Müellif bu bölümde, incelemek için bir Tevrat aradığını, bu maksatla Antakya’ya giderek orada Süleyman eş-Şemmâs adlı şahıstan Tevrat aldığını, bu arada İbrânîce öğrenerek Tevrat’ı aslı ile karşılaştırdığını ve aynı olduğunu görünce onu bütün ilâhî kitapların aslı kabul edip Yahudiliğe geçtiğini belirtir. Aynı bölümde anlattığına göre Süleyman Efendi Adana’ya dönünce Yahudiliği benimsediği haberi yayılır. Bir müddet sonra Nusayrîler’in kendisini rahatsız etmesi sebebiyle Beyrut’a gitmeye karar verir. Bu arada Hoca Mihâil adlı papazın ed-Delîl ilâ ṭâʿati’l-İncîl adlı eserini okuyan müellif, bu defa Hıristiyanlığın hak din olduğuna inandığını ilân eder. Hz. Îsâ’nın, “Kim insanlar karşısında bana mensup oluşundan utanırsa, ben de semalarda bulunan babamın önünde ondan utanç duyarım” şeklindeki sözüne dayanarak Nusayrîliği ifşa etmeye ve köylere Nusayrîliğin putperestlik olduğunu ifade eden mektuplar göndermeye başlar. Nusayrîler’in kendisini bu çalışmalarından vazgeçirmek için yaptıkları çeşitli teklif ve vaadleri reddeder. Nihayet Nusayrîler’in kendisini resmî makamlara suçlu diye ihbar ederek Dımaşk’a gönderilmesini sağladıklarını belirten müellif, Allah’ın lutfu ile beraat edip mücadelesine devam ettiğini anlatır.
el-Bâkûre’nin sonuç bölümünde Nusayrîliğin bâtıl olduğu, Tevrat, İncil ve Kur’an’ın onların akîde ve ibadetlerini reddettiği belirtildikten sonra Nusayrîler’in çeşitli inanç ve telakkilerinden örnekler verilerek bunlar şiddetle tenkit edilir. Ali b. Ebû Tâlib’in ilâh olduğu inancını da reddeden müellife göre Nusayrîlik’teki en kötü şey, Allah’ın Ashâb-ı Kehf’in köpeği (rakīm), Mûsâ kavminin ineği (bakara), Sâlih peygamberin devesi... şeklinde tecelli ettiği tarzındaki inançtır. Nusayrîler’in çeşitli te’villere dayanan görüşlerini de reddeden müellif, Nusayrîliğin tamamen bâtıl bir mezhep olduğunu ifade ederek kitabını bitirir.
Süleyman Efendi bu eseri neşrettikten sonra muhtemelen 1863’te Tarsus’ta öldürülmüştür.
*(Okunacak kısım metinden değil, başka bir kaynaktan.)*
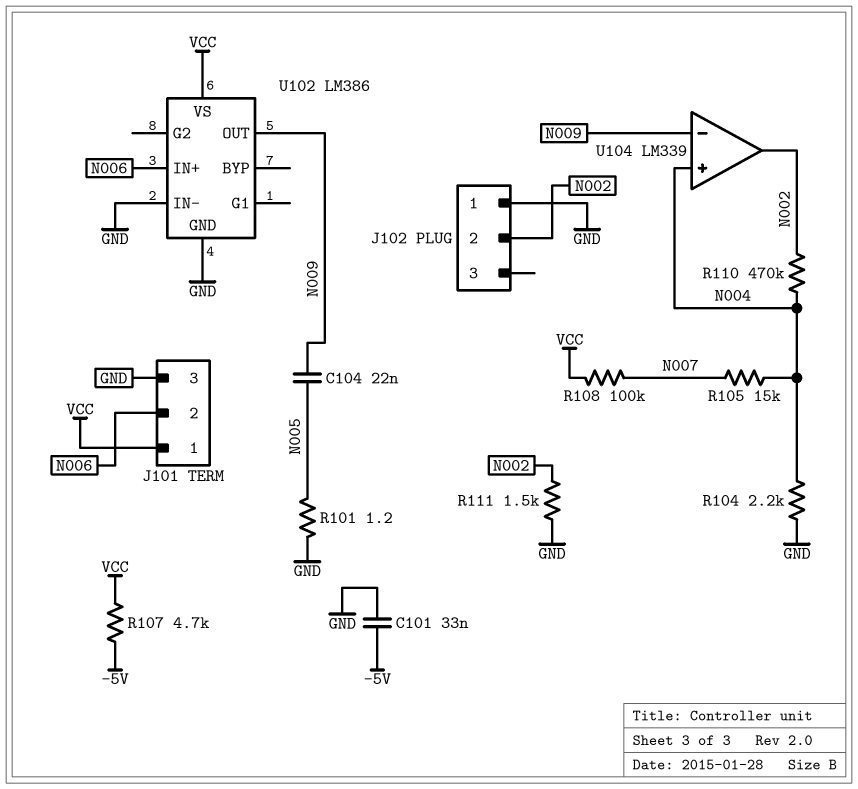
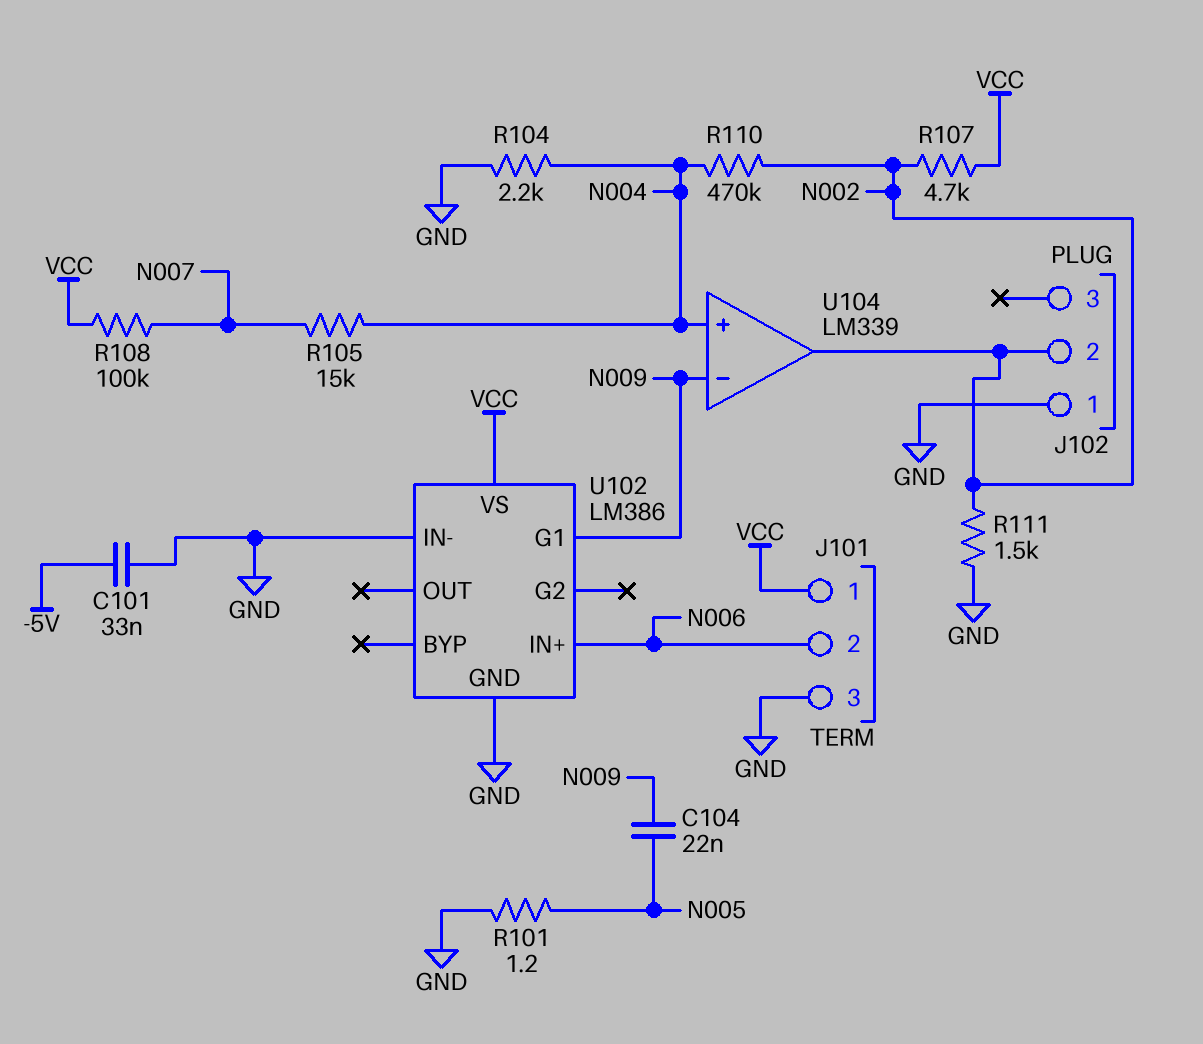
R107: 4.7k (-5V, VCC) -> 4.7k (N002, VCC)
U102 pin G1: none -> N009
U102 pin OUT: N009 -> none

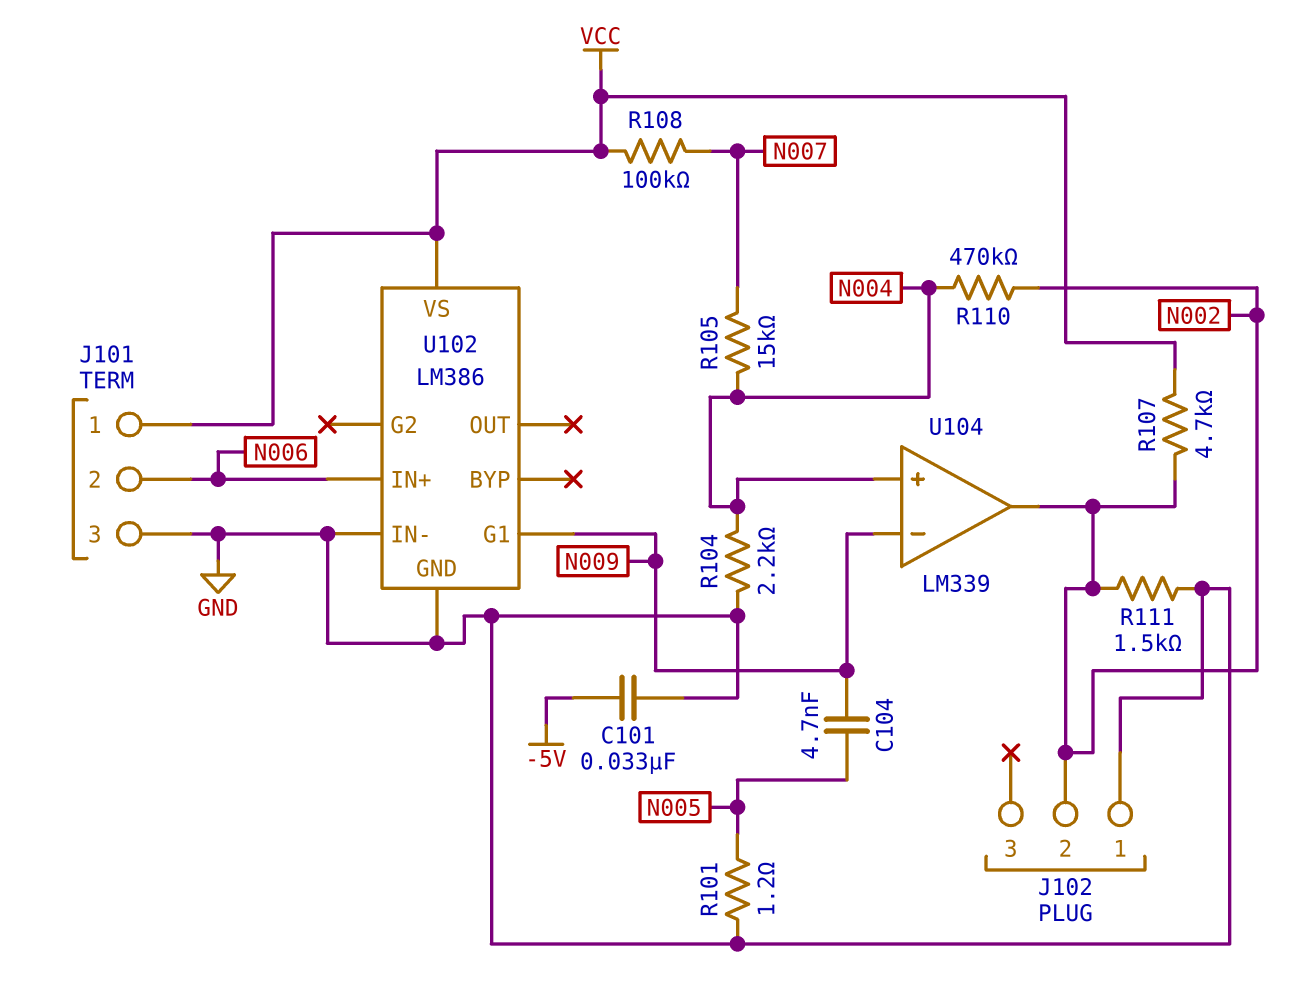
C104: 22nF (N005, N009) -> 4.7nF (N005, N009)

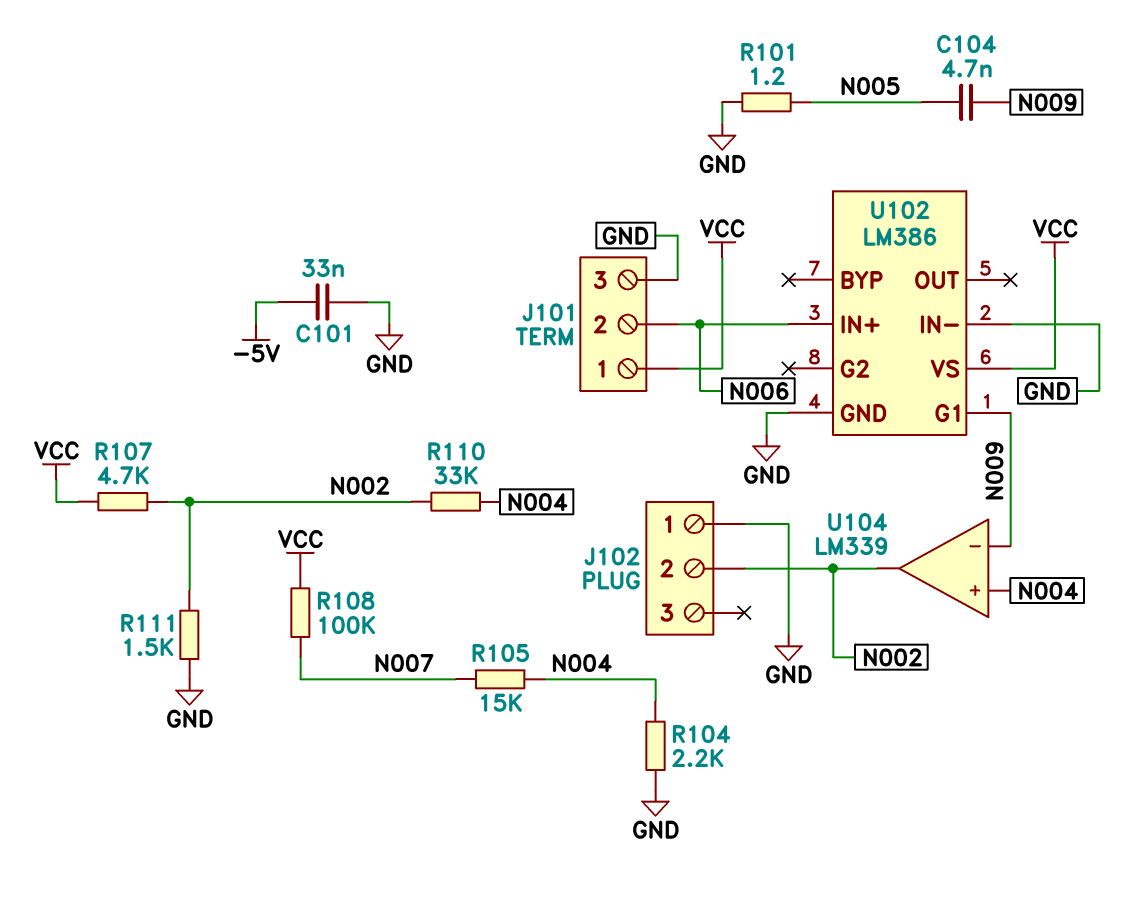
R110: 470k (N002, N004) -> 33k (N002, N004)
el-Bâkûretü’s-Süleymâniyye, 119 sayfa olarak 1859’da Halep’te ve 1862’de Beyrut’ta basılmıştır. Kısmî bir İngilizce tercümesi Salisbury tarafından yapılmış ve Journal of the American Oriental Society’de (1868, s. 227-308) yayımlanmıştır. Eserin yazma bir nüshası Dârü’l-kütübi’l-Mısriyye’de bulunmaktadır (Teymûr, Akāid, nr. 564).
BİBLİYOGRAFYA
Süleyman Efendi, el-Bâkûretü’s-Süleymâniyye, Beyrut 1863.
Îżâḥu’l-meknûn, I, 162.
Brockelmann, GAL Suppl., II, 778.
Louis Massignon, “Nusayrîler”, İA, IX, 369.